Они ведь живут среди этого беспорядка и этой рекламы, в этом мире, а растить их вне всего этого — значит создавать почву для их будущей неприспособленности, для срывов в двадцать лет. Надо вновь изобрести времена года. А это дело нешуточное.
Можно, конечно, купить им портфель по последней моде, модную пластинку, отправить зимой в горы и посчитать, что дело сделано. Можно также играть с ними Баха, внушить им презрение к поп-музыке, вкус к хорошей литературе, к природе и вечерам в кругу семьи. Но как наладить связь между тем и другим, кто это сделает? Бах и Булез, семья и весь мир, они едины, но кто откроет им на это глаза, кроме веры, живой и животворящей?
Предрассудки зарождаются в детстве. Двенадцатилетний мальчик — мы с ним участвуем вместе в одной телевизионной передаче — смотрит мультфильм, где цветы поливают волшебной водой и они вырастают высотой с дом. «Все это модерн», — бросает он презрительно. Модерн — значит смехотворно, глупо, абсурдно. Все, что не умещается в рамки традиционного реализма, — дело рук тех самых модернистов, длинноволосых, которые рисуют абстрактные картины, пишут непонятные книги и строят баррикады, потому что ничего другого делать не умеют. За этим презрительным «модерн» стоит многое: детям с детства прививают извращенное восприятие, душат в них живой интерес, любознательность. Модерн — малейшее отступление от реализма. А Германия с ее фантастикой? А Средневековье с его чудесами? А «Золотая легенда», а голубой цветок Новалиса? Но мне трудно говорить с Жилем о немецком романтизме…
— Знаешь, ведь и раньше такое случалось. В сказках, поэмах…
— Конечно, в книжках для дошкольников, — уверенно отвечает Жиль.
— Необязательно, Сирано де Бержерак…
— Да, психов всегда хватало, только сейчас психи все, — уверенно говорит этот ребенок.
Красивый мальчик этот Жиль: белоснежные зубы, круглое личико, бархатный костюмчик зеленого, бутылочного цвета, который очень ему идет. У него есть маленькая сестричка, светловолосая, миниатюрная, ее зовут Доминикой. Доминика и Жиль… Жиль и Доминика… «Вечерние посетители» — лубочный шедевр, виртуозная ложь о прошлом, поэзия папье-маше, нежное буйство пастели (когда-то мне этот фильм очень нравился, пока я не поняла, к чему приводит такая идеализация прошлого).

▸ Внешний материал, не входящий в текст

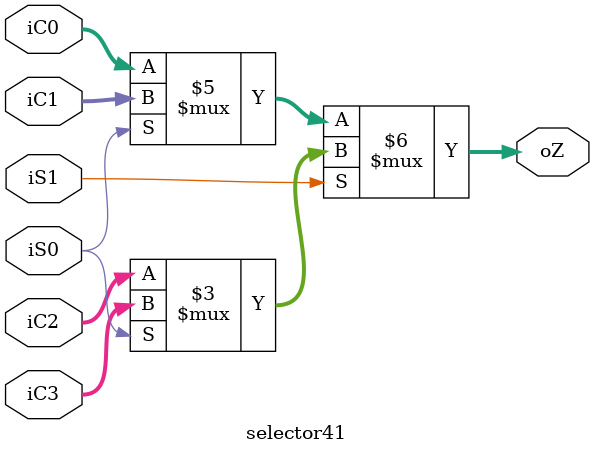
<source format=v>


module selector41(iC0,iC1,iC2,iC3,iS1,iS0,oZ);
    input [3:0] iC0,iC1,iC2,iC3;
    input iS1,iS0;
    output [3:0] oZ;
    
    assign oZ=(iS1==1)?(iS0==1?iC3:iC2):(iS0==1?iC1:iC0);
endmodule

</source>
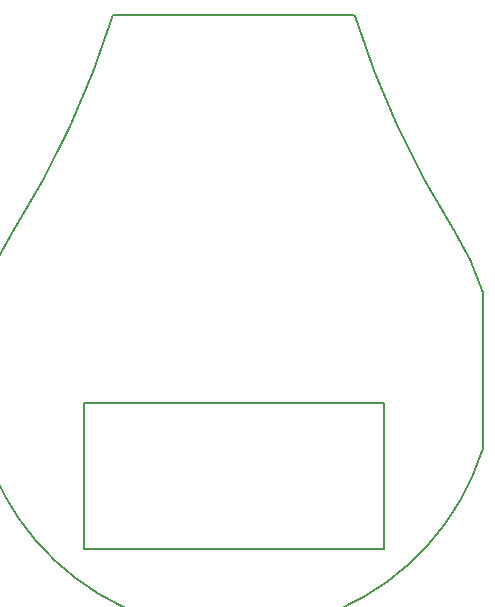
<source format=gko>
G04*
G04 #@! TF.GenerationSoftware,Altium Limited,Altium Designer,19.1.9 (167)*
G04*
G04 Layer_Color=16711935*
%FSAX25Y25*%
%MOIN*%
G70*
G01*
G75*
%ADD10C,0.00787*%
D10*
X0826139Y3368149D02*
G03*
X0825763Y3368425I-0000376J-0000118D01*
G01*
X0826139Y3368149D02*
G03*
X0859355Y3296326I0292649J0091746D01*
G01*
X0826139Y3368149D02*
G03*
X0825763Y3368425I-0000376J-0000118D01*
G01*
X0868691Y3276226D02*
G03*
X0859355Y3296326I-0082936J-0026305D01*
G01*
X0745745Y3368425D02*
G03*
X0745369Y3368149I0000000J-0000394D01*
G01*
X0745745Y3368425D02*
G03*
X0745369Y3368149I0000000J-0000394D01*
G01*
X0712154Y3296326D02*
G03*
X0745369Y3368149I-0259433J0163569D01*
G01*
X0712154Y3296326D02*
G03*
X0868696Y3223632I0073601J-0046404D01*
G01*
X0868692Y3223633D02*
Y3276227D01*
X0762132Y3368425D02*
X0809376D01*
X0825763D01*
X0835729Y3190448D02*
Y3238952D01*
X0745745Y3368425D02*
X0762132D01*
X0735729Y3190448D02*
X0835729D01*
X0735729Y3238952D02*
X0835729D01*
X0735729Y3190448D02*
Y3238952D01*
M02*

</source>
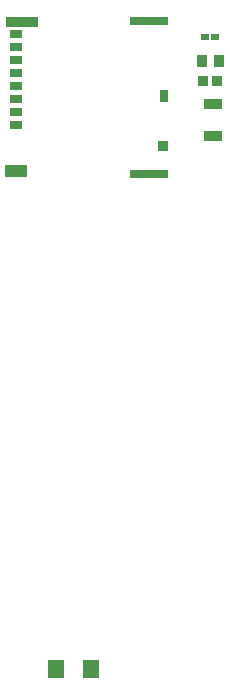
<source format=gbr>
%TF.GenerationSoftware,Altium Limited,Altium Designer,20.0.9 (164)*%
G04 Layer_Color=8421504*
%FSLAX26Y26*%
%MOIN*%
%TF.FileFunction,Paste,Top*%
%TF.Part,Single*%
G01*
G75*
%TA.AperFunction,SMDPad,CuDef*%
%ADD10R,0.055118X0.059055*%
%ADD11R,0.033465X0.035433*%
%ADD12R,0.025984X0.024409*%
%ADD13R,0.037402X0.041339*%
%TA.AperFunction,ConnectorPad*%
%ADD14R,0.043307X0.027559*%
%ADD15R,0.110236X0.033858*%
%ADD16R,0.129921X0.027559*%
%ADD17R,0.072047X0.044882*%
%ADD18R,0.030709X0.041339*%
%ADD19R,0.036614X0.035433*%
%TA.AperFunction,SMDPad,CuDef*%
%ADD20R,0.062992X0.035433*%
D10*
X1215945Y730000D02*
D03*
X1334055D02*
D03*
D11*
X1752638Y2690000D02*
D03*
X1707362D02*
D03*
D12*
X1747323Y2835000D02*
D03*
X1712677D02*
D03*
D13*
X1701457Y2755000D02*
D03*
X1758543D02*
D03*
D14*
X1083150Y2844449D02*
D03*
Y2801142D02*
D03*
Y2757835D02*
D03*
Y2714528D02*
D03*
Y2671220D02*
D03*
Y2627914D02*
D03*
Y2584606D02*
D03*
Y2541299D02*
D03*
D15*
X1102835Y2886969D02*
D03*
D16*
X1527244Y2890118D02*
D03*
Y2379882D02*
D03*
D17*
X1083740Y2388543D02*
D03*
D18*
X1576850Y2638740D02*
D03*
D19*
X1573898Y2470827D02*
D03*
D20*
X1740000Y2506850D02*
D03*
Y2613150D02*
D03*
%TF.MD5,a4c7b3c5328c35d28a95f2cba9d44965*%
M02*

</source>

— Почему ты думаешь, что теперь все психи?
— Да вы только посмотрите на них! Одежда, картины… Да все!
— А ракеты тоже? — спрашиваю я коварно. Я метила в слабое место. Немного найдется маленьких мальчиков, равнодушных к ракетам.
— И все-таки лучше бы школ побольше строили, — отвечает он добродетельно, не поддаваясь искушению.
Конечно, лучше бы. Но разве хорошо, что Жилю, которому всего двенадцать, внушают отвращение к миру, где ему придется жить? Научить его защищаться от рекламы, вульгарности, потребительства — да. Но заточить его в темницу, которой стал ветхий храм гармонии, — нет.
Гармония повсюду.
И все же… вот вы пишете натюрморт: яблоки, цветы, гитары, и все довольны. И вот другой натюрморт: бутылки из-под кока-колы и куча грязного белья — обязательно кто-нибудь обидится, хотя здесь нет никакого эпатажа. Концерт классической китайской музыки — публика благоговейно внимает всем диссонансам, всем неправильностям; концерт серийной или додекафонической музыки — та же публика ухмыляется ее диссонансам, ее неправильностям, потому что это модерн, потому что прошлое не поставило на ней своего клейма, потому что всегда есть риск проявить внимание к ерунде… Но внимание — это не кошелек, который нужно беречь от воров. Надежда должна умирать последней.